Task details: Could you report every line from the entries that includes the word "bouwmarkt"?

##############################

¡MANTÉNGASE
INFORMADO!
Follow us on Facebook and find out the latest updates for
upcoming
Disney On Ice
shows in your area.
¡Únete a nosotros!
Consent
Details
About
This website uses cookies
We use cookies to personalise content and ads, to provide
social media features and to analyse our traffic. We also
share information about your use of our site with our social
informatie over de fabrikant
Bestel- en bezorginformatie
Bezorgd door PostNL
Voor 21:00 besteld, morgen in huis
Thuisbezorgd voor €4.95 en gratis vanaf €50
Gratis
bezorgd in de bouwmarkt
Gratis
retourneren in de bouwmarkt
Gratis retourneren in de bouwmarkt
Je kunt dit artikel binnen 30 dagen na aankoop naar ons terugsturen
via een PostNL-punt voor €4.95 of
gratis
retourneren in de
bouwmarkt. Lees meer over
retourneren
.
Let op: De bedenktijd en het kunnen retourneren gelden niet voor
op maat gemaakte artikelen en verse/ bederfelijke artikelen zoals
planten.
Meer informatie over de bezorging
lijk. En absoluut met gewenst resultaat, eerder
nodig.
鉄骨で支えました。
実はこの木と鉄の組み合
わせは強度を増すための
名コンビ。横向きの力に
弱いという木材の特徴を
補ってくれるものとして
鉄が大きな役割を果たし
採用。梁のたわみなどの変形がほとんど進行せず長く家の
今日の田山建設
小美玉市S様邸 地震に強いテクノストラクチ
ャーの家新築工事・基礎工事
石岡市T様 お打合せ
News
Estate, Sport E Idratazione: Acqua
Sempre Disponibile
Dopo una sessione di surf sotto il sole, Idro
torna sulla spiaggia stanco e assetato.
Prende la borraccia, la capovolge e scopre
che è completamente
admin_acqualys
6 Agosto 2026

##############################

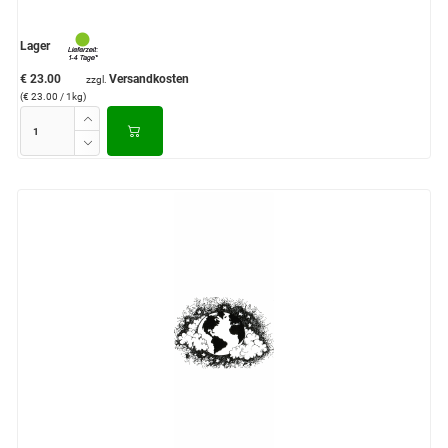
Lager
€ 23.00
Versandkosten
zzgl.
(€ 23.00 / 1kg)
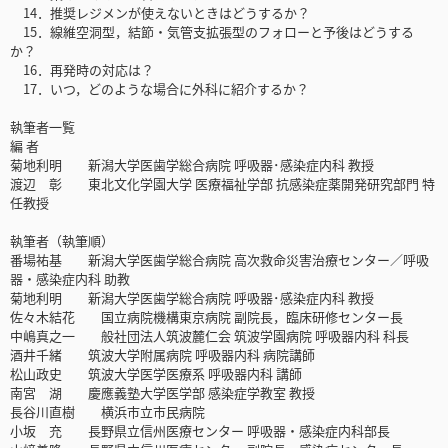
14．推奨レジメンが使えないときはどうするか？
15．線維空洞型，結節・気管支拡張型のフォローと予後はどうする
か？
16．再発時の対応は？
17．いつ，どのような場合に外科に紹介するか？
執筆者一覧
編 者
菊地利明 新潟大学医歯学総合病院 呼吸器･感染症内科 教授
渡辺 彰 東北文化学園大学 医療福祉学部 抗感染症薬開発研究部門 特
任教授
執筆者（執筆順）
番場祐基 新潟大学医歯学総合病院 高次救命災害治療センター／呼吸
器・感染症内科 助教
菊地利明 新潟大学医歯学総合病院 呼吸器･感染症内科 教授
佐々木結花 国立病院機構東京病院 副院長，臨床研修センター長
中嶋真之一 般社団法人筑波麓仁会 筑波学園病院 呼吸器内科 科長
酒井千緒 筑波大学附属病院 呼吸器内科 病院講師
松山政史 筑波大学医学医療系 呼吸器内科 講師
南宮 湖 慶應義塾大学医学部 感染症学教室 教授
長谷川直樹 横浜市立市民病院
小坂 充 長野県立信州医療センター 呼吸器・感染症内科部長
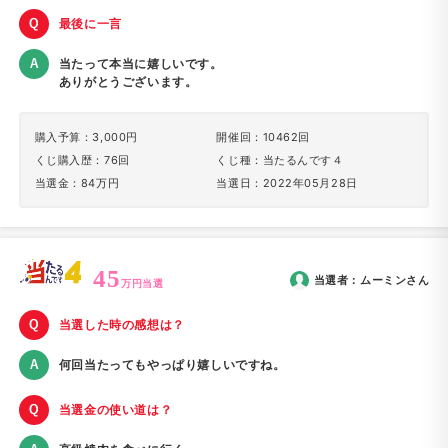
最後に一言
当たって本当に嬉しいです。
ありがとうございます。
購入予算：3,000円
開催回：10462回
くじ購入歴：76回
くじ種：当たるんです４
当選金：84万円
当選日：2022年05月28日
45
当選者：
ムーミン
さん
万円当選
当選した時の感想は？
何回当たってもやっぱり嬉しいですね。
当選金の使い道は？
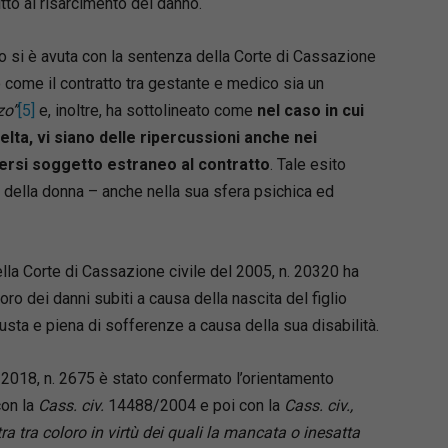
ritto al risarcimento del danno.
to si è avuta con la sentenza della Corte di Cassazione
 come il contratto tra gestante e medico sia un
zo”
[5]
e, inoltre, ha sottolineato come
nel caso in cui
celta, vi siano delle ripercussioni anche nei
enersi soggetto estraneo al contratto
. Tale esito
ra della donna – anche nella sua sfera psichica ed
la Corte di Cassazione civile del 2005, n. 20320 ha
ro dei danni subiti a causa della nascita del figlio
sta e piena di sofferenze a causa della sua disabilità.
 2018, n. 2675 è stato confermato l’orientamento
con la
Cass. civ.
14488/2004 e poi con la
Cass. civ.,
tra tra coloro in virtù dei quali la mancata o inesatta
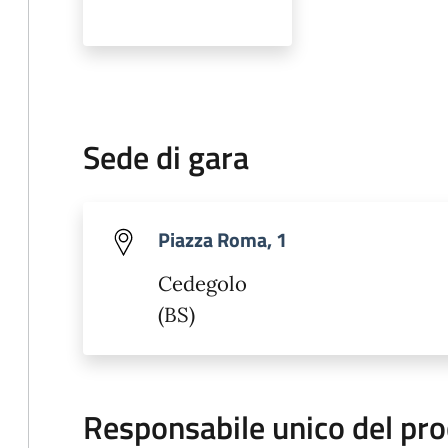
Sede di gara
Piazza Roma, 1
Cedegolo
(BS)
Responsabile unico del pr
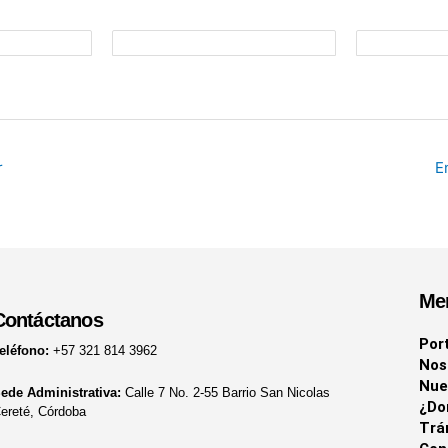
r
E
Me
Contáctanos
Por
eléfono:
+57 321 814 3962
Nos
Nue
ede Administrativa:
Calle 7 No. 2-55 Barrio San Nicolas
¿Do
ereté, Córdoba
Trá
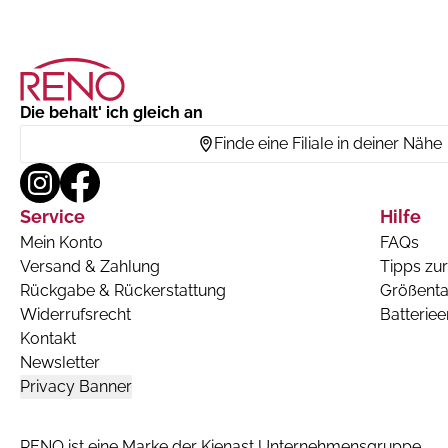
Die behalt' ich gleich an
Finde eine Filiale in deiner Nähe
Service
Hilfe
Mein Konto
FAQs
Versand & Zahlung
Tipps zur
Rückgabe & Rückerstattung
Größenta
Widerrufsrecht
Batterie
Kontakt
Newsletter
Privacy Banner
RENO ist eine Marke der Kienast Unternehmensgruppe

##############################

Expected output:
bezorgd in de bouwmarkt
retourneren in de bouwmarkt
Gratis retourneren in de bouwmarkt
bouwmarkt. Lees meer over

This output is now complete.